Insgesamt 60 Prozent der Berliner*innen befürworten nach einer repräsentativen Umfrage des Meinungsforschungsinstituts Dimap eine Bewerbung Berlins für die Olympischen und Paralympischen Spiele. In der vom Deutschen Olympischen Sportbund beauftragten Studie sagen 38 Prozent „Ja“ zu den Spielen in Berlin, 22 Prozent sagen „eher Ja“. Die Bewerbung Berlins um Olympia ist darüber hinaus sehr gut bekannt: 77 Prozent der befragten Berliner*innen haben von der Bewerbung Berlins um die Olympischen und Paralympischen Spiele gehört.
„Das Umfrageergebnis bestätigt, was wir in den vielen Tausend Gesprächen im Verlauf unserer Volksinitiative erfahren haben: Die Berliner*innen sind in der Mehrheit begeistert von Olympischen und Paralympischen Spielen. Sie freuen sich auf erstklassigen Sport und das Erlebnis, viele Menschen aus aller Welt in ihrer Stadt willkommen zu heißen“, sagt Thomas Härtel, Präsident des Landessportbunds.

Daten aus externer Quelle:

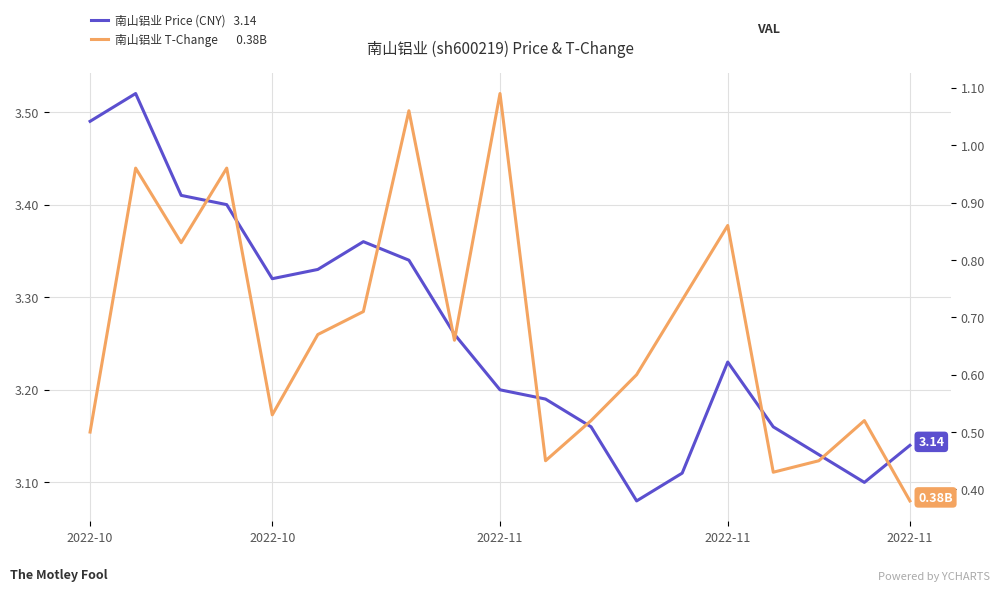

Between 13 and 18, which is larger?

18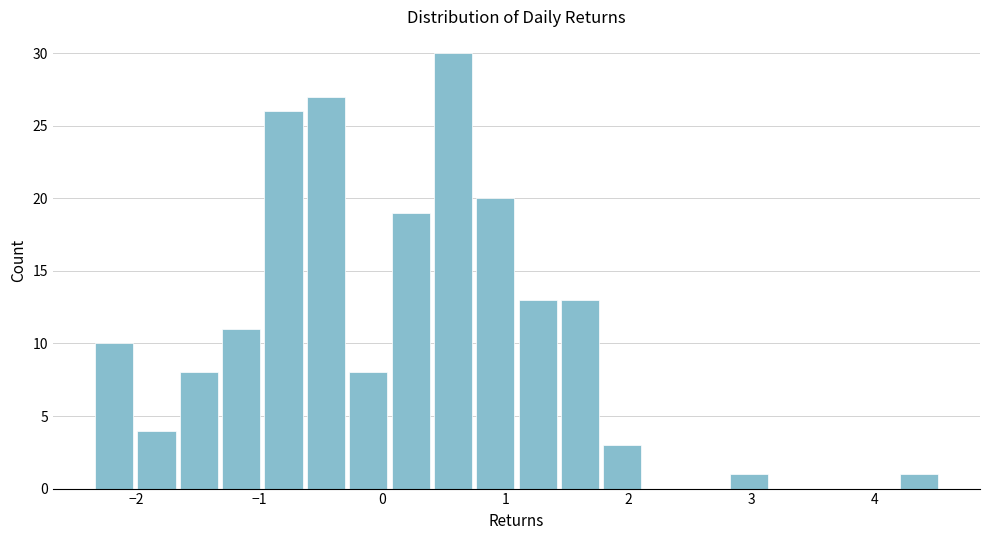

Around what value on the x-axis is the tallest bar? Give the approximate position of its centre, as read against the axis.

0.6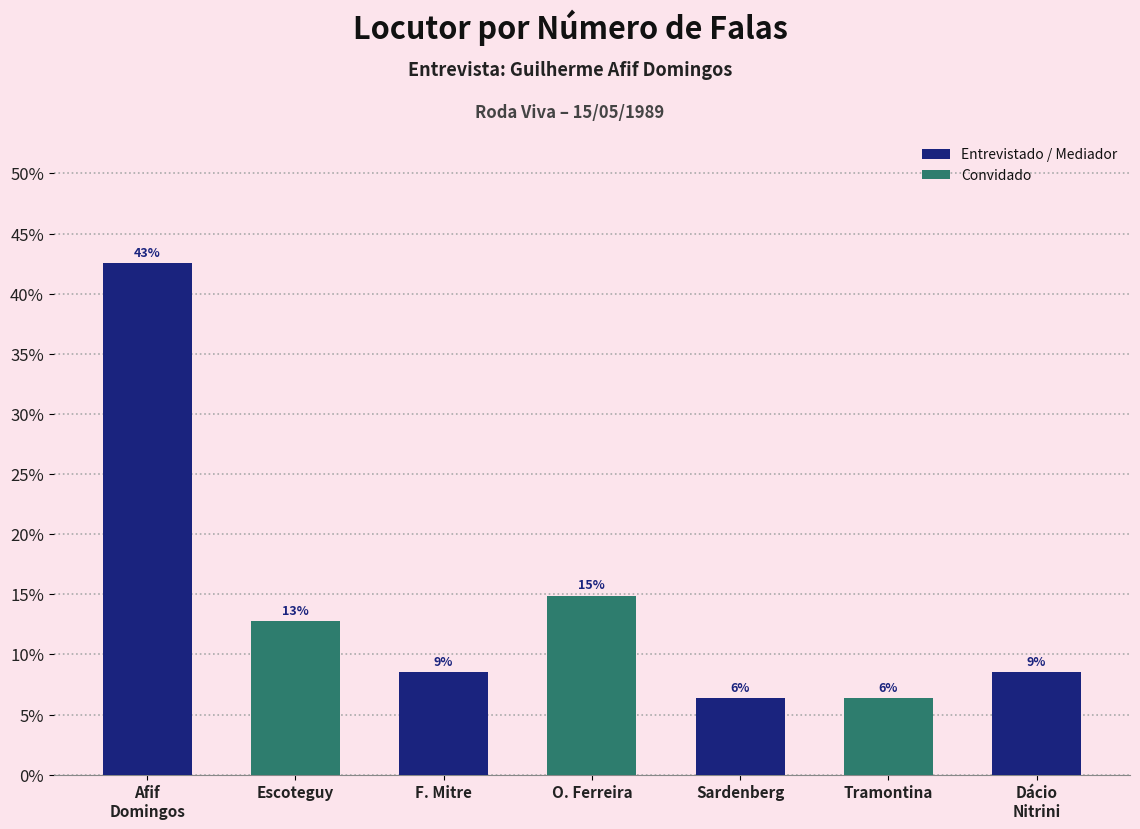

Does the chart contain any negative values?

No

Die grundsätzliche Befürwortung von Olympischen und Paralympischen Spielen in Berlin fällt in allen Altersgruppen hoch aus: 63 Prozent (Ja / eher Ja) der jungen Menschen zwischen 18 bis 29 Jahren unterstützen die Austragung der Spiele in Berlin, in der Altersgruppe der 30- bis 44-Jährigen sind es 65 Prozent, in der Altersgruppe der 45- bis 59-Jährigen 58 Prozent und in der Gruppe der über 60-Jährigen 59 Prozent. „Besonders bemerkenswert ist, dass 63 Prozent der 18 bis 29-Jährigen die Bewerbung befürworten. Dieser Wert unterstreicht das Motto: „Gebt die Spiele den Kindern“, das der LSB Berlin seiner Unterstützung für die Bewerbung vorangestellt hat“, sagt Härtel: „Bei den Aktionen zur Unterschriftensammlung für die Volksinitiative haben auch wir berechtigte Fragen zur Durchführung und Kosten gehört. Allgemein aber war das Verständnis groß, dass an diesen Konzepten permanent gearbeitet werden muss und es noch keine finalen Antworten geben kann. Deshalb sind die Bürgerbeteiligungsformate wichtig, um Anregungen zu erhalten, die in das Konzept einfließen können.“
Nach Angaben des Meinungsforschungsinstituts lassen sich diejenigen, die derzeit gegen eine Bewerbung Berlins eingestellt sind, von Sachargumenten überzeugen: 71 Prozent derjenigen, die eine Bewerbung Berlins ablehnen, würden ihre Meinung ändern, wenn sie wüssten, dass die Vorteile von Olympia in Berlin überwiegen. 74 Prozent ließen sich überzeugen, wenn Olympia „gut für die Wirtschaft, Barrierefreiheit und Modernisierung“ wäre. „Deshalb sind die Bürgerbeteiligungsformate wichtig, um Anregungen zu erhalten, die in das Konzept einfließen können“, sagt Härtel.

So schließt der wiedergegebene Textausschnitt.